**DIRECTIONS**
Replace every "cookies" in the lines below with "rastreadores" and give the lines again, otherwise unchanged. Omit the pictures.

Excerpts from a dataset:
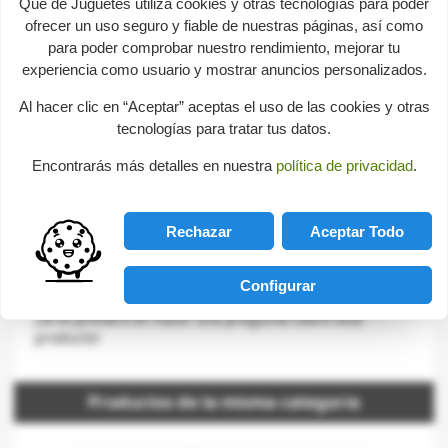
Qué de Juguetes utiliza cookies y otras tecnologías para poder
Descripción
ofrecer un uso seguro y fiable de nuestras páginas, así como
para poder comprobar nuestro rendimiento, mejorar tu
experiencia como usuario y mostrar anuncios personalizados.
Kit de cocina - Carne. BP.
Al hacer clic en “Aceptar” aceptas el uso de las cookies y otras
Incluye cuchillo de madera para aprender a cortar.
tecnologías para tratar tus datos.
Juegos de imitación
-
Oficios y hogar
Encontrarás más detalles en nuestra
política de privacidad
.
Consultas sobre este producto
Rechazar
Aceptar Todo
help
Envíanos tu consulta
Configurar
¡Sé el primero en hacer una pregunta sobre este
producto!
Productos de la misma categoria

**ANSWER**
Qué de Juguetes utiliza rastreadores y otras tecnologías para poder
Descripción
ofrecer un uso seguro y fiable de nuestras páginas, así como
para poder comprobar nuestro rendimiento, mejorar tu
experiencia como usuario y mostrar anuncios personalizados.
Kit de cocina - Carne. BP.
Al hacer clic en “Aceptar” aceptas el uso de las rastreadores y otras
Incluye cuchillo de madera para aprender a cortar.
tecnologías para tratar tus datos.
Juegos de imitación
-
Oficios y hogar
Encontrarás más detalles en nuestra
política de privacidad
.
Consultas sobre este producto
Rechazar
Aceptar Todo
help
Envíanos tu consulta
Configurar
¡Sé el primero en hacer una pregunta sobre este
producto!
Productos de la misma categoria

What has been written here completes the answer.